The records section start

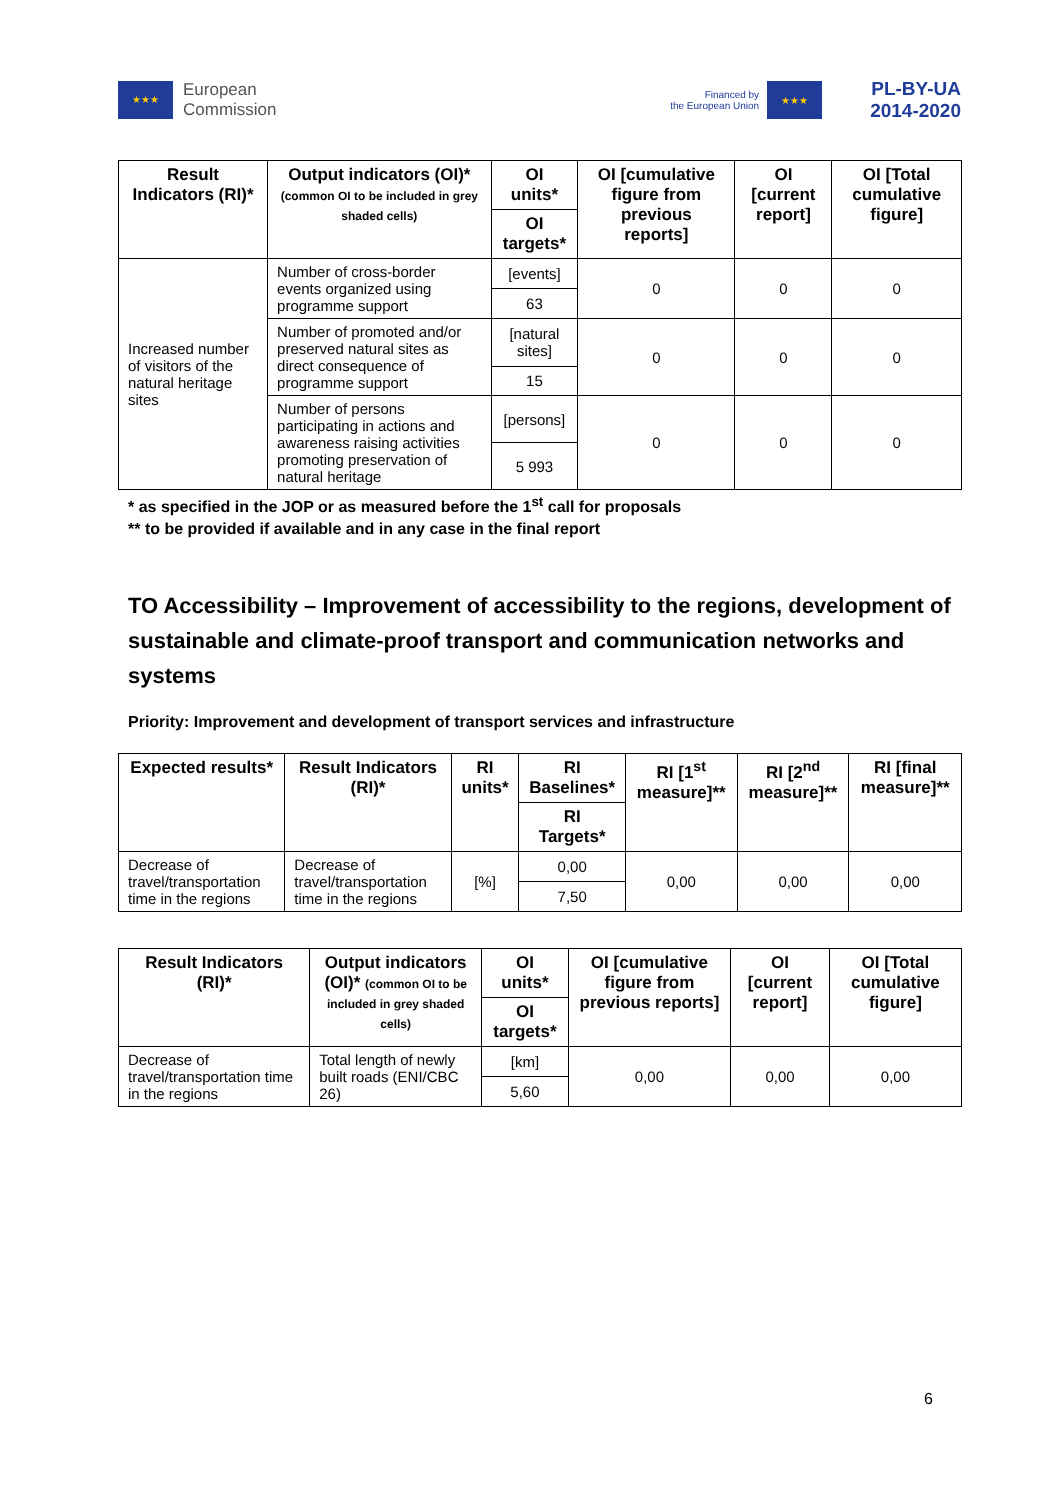★★★
European
Commission
Financed by
the European Union
★★★
PL-BY-UA
2014-2020
| Result Indicators (RI)* | Output indicators (OI)* (common OI to be included in grey shaded cells) | OI units* | OI [cumulative figure from previous reports] | OI [current report] | OI [Total cumulative figure] |
| --- | --- | --- | --- | --- | --- |
| | | OI targets* | | | |
| Increased number of visitors of the natural heritage sites | Number of cross-border events organized using programme support | [events] | 0 | 0 | 0 |
| | | 63 | | | |
| | Number of promoted and/or preserved natural sites as direct consequence of programme support | [natural sites] | 0 | 0 | 0 |
| | | 15 | | | |
| | Number of persons participating in actions and awareness raising activities promoting preservation of natural heritage | [persons] | 0 | 0 | 0 |
| | | 5 993 | | | |
* as specified in the JOP or as measured before the 1<sup>st</sup> call for proposals
** to be provided if available and in any case in the final report
TO Accessibility – Improvement of accessibility to the regions, development of sustainable and climate-proof transport and communication networks and systems
Priority: Improvement and development of transport services and infrastructure
| Expected results* | Result Indicators (RI)* | RI units* | RI Baselines* | RI [1<sup>st</sup> measure]** | RI [2<sup>nd</sup> measure]** | RI [final measure]** |
| --- | --- | --- | --- | --- | --- | --- |
| | | | RI Targets* | | | |
| Decrease of travel/transportation time in the regions | Decrease of travel/transportation time in the regions | [%] | 0,00 | 0,00 | 0,00 | 0,00 |
| | | | 7,50 | | | |
| Result Indicators (RI)* | Output indicators (OI)* (common OI to be included in grey shaded cells) | OI units* | OI [cumulative figure from previous reports] | OI [current report] | OI [Total cumulative figure] |
| --- | --- | --- | --- | --- | --- |
| | | OI targets* | | | |
| Decrease of travel/transportation time in the regions | Total length of newly built roads (ENI/CBC 26) | [km] | 0,00 | 0,00 | 0,00 |
| | | 5,60 | | | |
6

The records section end

--- What you should do ---
In your copy, repeat each record exactly and include no pictures.

--- Result ---
★★★
European
Commission
Financed by
the European Union
★★★
PL-BY-UA
2014-2020
| Result Indicators (RI)* | Output indicators (OI)* (common OI to be included in grey shaded cells) | OI units* | OI [cumulative figure from previous reports] | OI [current report] | OI [Total cumulative figure] |
| --- | --- | --- | --- | --- | --- |
| | | OI targets* | | | |
| Increased number of visitors of the natural heritage sites | Number of cross-border events organized using programme support | [events] | 0 | 0 | 0 |
| | | 63 | | | |
| | Number of promoted and/or preserved natural sites as direct consequence of programme support | [natural sites] | 0 | 0 | 0 |
| | | 15 | | | |
| | Number of persons participating in actions and awareness raising activities promoting preservation of natural heritage | [persons] | 0 | 0 | 0 |
| | | 5 993 | | | |
* as specified in the JOP or as measured before the 1<sup>st</sup> call for proposals
** to be provided if available and in any case in the final report
TO Accessibility – Improvement of accessibility to the regions, development of sustainable and climate-proof transport and communication networks and systems
Priority: Improvement and development of transport services and infrastructure
| Expected results* | Result Indicators (RI)* | RI units* | RI Baselines* | RI [1<sup>st</sup> measure]** | RI [2<sup>nd</sup> measure]** | RI [final measure]** |
| --- | --- | --- | --- | --- | --- | --- |
| | | | RI Targets* | | | |
| Decrease of travel/transportation time in the regions | Decrease of travel/transportation time in the regions | [%] | 0,00 | 0,00 | 0,00 | 0,00 |
| | | | 7,50 | | | |
| Result Indicators (RI)* | Output indicators (OI)* (common OI to be included in grey shaded cells) | OI units* | OI [cumulative figure from previous reports] | OI [current report] | OI [Total cumulative figure] |
| --- | --- | --- | --- | --- | --- |
| | | OI targets* | | | |
| Decrease of travel/transportation time in the regions | Total length of newly built roads (ENI/CBC 26) | [km] | 0,00 | 0,00 | 0,00 |
| | | 5,60 | | | |
6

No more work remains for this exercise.